Testo di lettura:
§

Il passo indietro – forse definitivo – nella scena politica da parte di Silvio Berlusconi avviene all’indomani della cosiddetta Todi 2, il secondo appuntamento del forum delle associazioni di area cattolica. Pari pari accadde nel novembre scorso, quando le dimissioni del Cavaliere da Palazzo Chigi seguirono appena dopo il primo appuntamento di Todi. Fosse anche solo, come è probabile, una coincidenza temporale, i due accadimenti non possono essere letti in maniera disgiunta, se vogliamo avere un quadro tendenzialmente coerente di una situazione altamente confusa sul fronte dei cosiddetti moderati.

§

Istruzioni del compito:
Secondo il testo di lettura, che cosa avvenne nel novembre scorso appena dopo il primo appuntamento di Todi?

Dati grezzi:
§

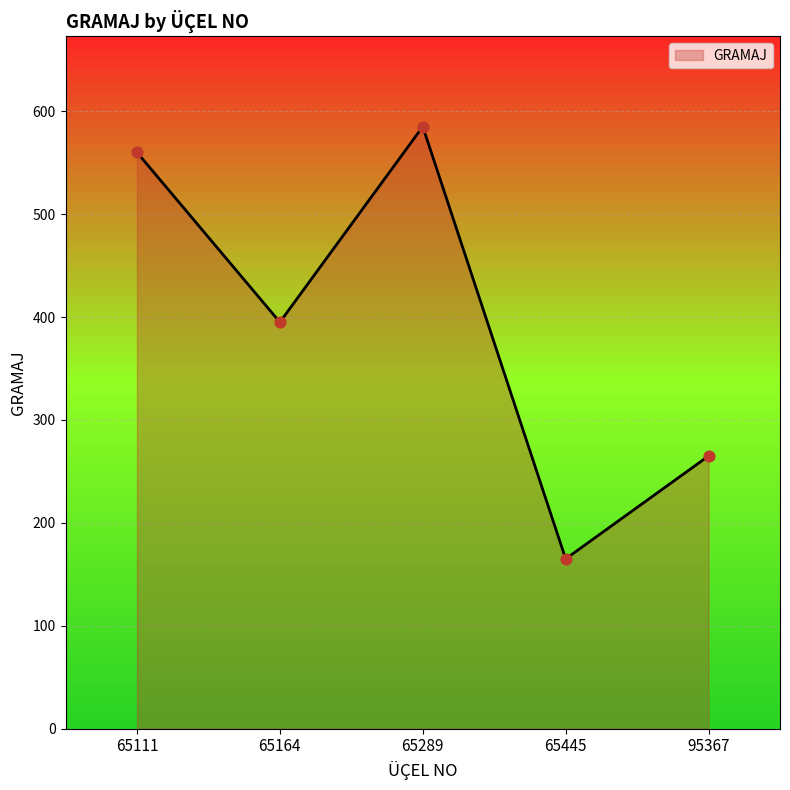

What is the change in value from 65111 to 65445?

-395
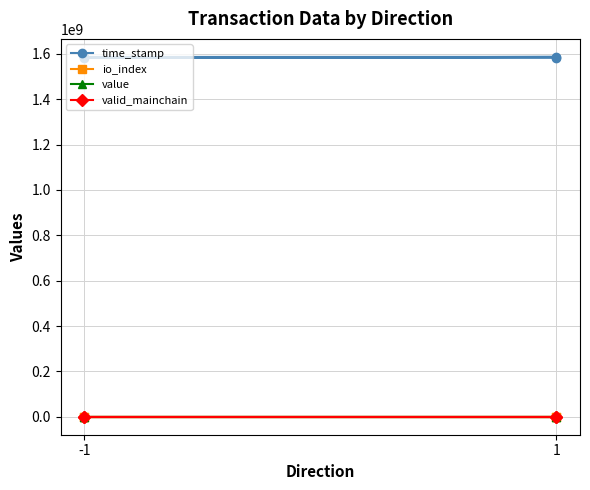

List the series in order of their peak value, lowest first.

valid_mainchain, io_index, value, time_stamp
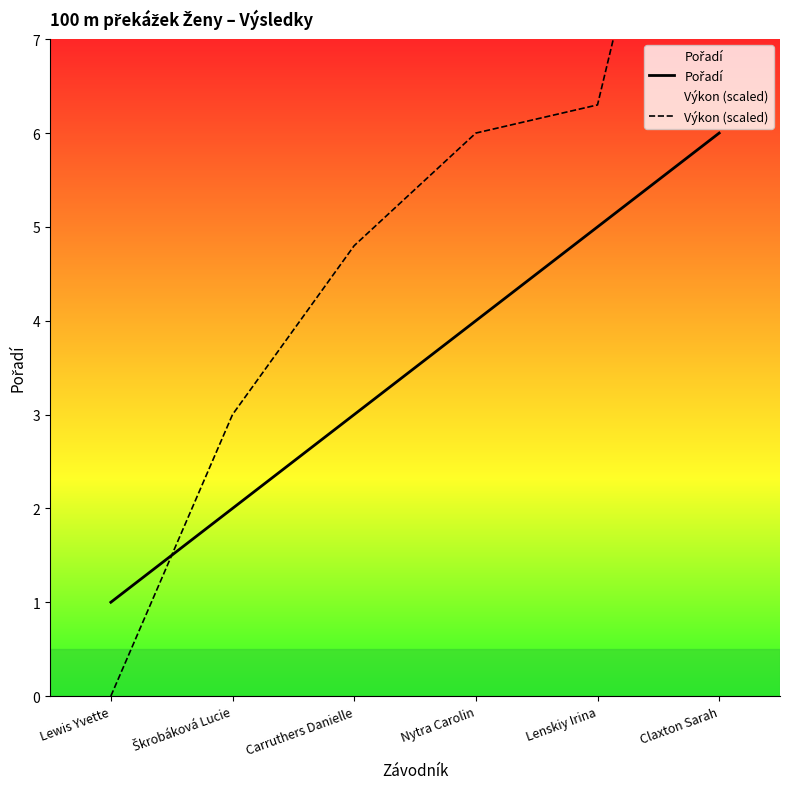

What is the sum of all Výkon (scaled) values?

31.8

§

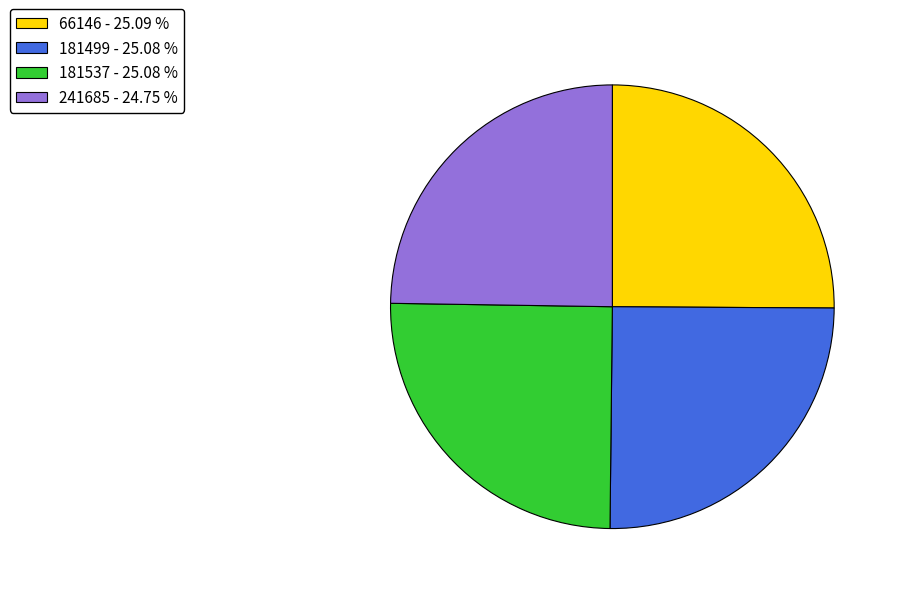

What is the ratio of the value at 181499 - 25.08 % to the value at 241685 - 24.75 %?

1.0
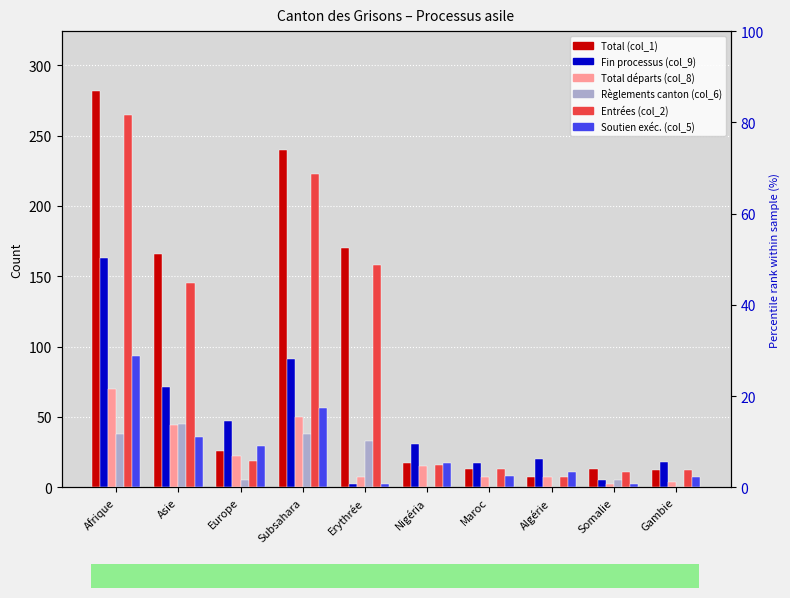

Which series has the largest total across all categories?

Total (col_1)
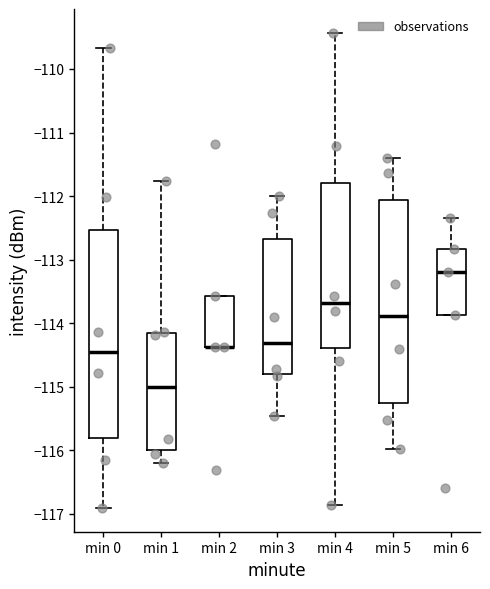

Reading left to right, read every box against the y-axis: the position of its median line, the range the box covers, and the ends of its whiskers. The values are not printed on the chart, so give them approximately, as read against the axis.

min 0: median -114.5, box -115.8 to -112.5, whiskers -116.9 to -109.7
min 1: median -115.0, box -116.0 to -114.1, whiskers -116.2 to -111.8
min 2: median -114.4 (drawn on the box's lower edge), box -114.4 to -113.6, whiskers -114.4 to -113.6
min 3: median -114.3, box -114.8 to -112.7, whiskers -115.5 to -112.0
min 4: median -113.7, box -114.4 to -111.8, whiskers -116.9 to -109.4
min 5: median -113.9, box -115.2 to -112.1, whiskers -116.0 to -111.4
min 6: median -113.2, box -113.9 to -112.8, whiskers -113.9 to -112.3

§

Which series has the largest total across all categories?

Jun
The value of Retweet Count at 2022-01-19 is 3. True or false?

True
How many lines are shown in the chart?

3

§

Area di risposta:
Le dimissioni del Cavaliere da Palazzo Chigi.